Begin

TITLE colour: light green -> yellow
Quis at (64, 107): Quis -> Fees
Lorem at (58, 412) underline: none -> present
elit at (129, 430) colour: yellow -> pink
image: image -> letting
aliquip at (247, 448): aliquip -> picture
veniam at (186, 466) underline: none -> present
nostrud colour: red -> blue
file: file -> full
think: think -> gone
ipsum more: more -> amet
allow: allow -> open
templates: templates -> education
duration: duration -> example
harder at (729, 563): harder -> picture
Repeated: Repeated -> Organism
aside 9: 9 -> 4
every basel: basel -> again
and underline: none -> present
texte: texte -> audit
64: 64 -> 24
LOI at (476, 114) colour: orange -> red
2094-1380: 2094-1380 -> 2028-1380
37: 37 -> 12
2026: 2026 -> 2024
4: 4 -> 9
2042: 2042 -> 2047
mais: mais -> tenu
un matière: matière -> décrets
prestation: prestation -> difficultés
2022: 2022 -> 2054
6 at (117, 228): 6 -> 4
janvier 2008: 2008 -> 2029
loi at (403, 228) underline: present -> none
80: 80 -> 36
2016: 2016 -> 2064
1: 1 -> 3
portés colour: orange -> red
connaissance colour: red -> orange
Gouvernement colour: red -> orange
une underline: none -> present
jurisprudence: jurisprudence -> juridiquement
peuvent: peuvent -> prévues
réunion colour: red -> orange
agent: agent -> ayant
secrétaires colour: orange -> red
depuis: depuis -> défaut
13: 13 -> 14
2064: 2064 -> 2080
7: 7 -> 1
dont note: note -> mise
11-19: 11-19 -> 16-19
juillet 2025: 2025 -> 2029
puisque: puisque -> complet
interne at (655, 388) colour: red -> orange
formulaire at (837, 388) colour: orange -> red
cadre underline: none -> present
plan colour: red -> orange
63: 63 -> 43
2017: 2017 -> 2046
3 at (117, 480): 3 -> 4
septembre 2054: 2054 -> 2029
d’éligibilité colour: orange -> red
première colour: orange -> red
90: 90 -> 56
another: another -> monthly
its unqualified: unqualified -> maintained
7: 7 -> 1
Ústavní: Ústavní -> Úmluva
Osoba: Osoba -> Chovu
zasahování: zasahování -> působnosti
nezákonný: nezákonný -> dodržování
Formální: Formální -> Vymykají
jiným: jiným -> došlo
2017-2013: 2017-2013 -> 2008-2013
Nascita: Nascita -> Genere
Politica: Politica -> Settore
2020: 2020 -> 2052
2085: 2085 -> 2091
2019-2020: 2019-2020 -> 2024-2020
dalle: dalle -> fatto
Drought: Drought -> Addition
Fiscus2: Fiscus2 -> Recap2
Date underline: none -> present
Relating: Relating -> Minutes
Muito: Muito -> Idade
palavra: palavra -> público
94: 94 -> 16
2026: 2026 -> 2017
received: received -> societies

End

**WHAT NEEDS TO BE DONE**
Copy out in full each line of the entries above that contains the string "none".

**FINISHED TASK**
Lorem at (58, 412) underline: none -> present
veniam at (186, 466) underline: none -> present
and underline: none -> present
loi at (403, 228) underline: present -> none
une underline: none -> present
cadre underline: none -> present
Date underline: none -> present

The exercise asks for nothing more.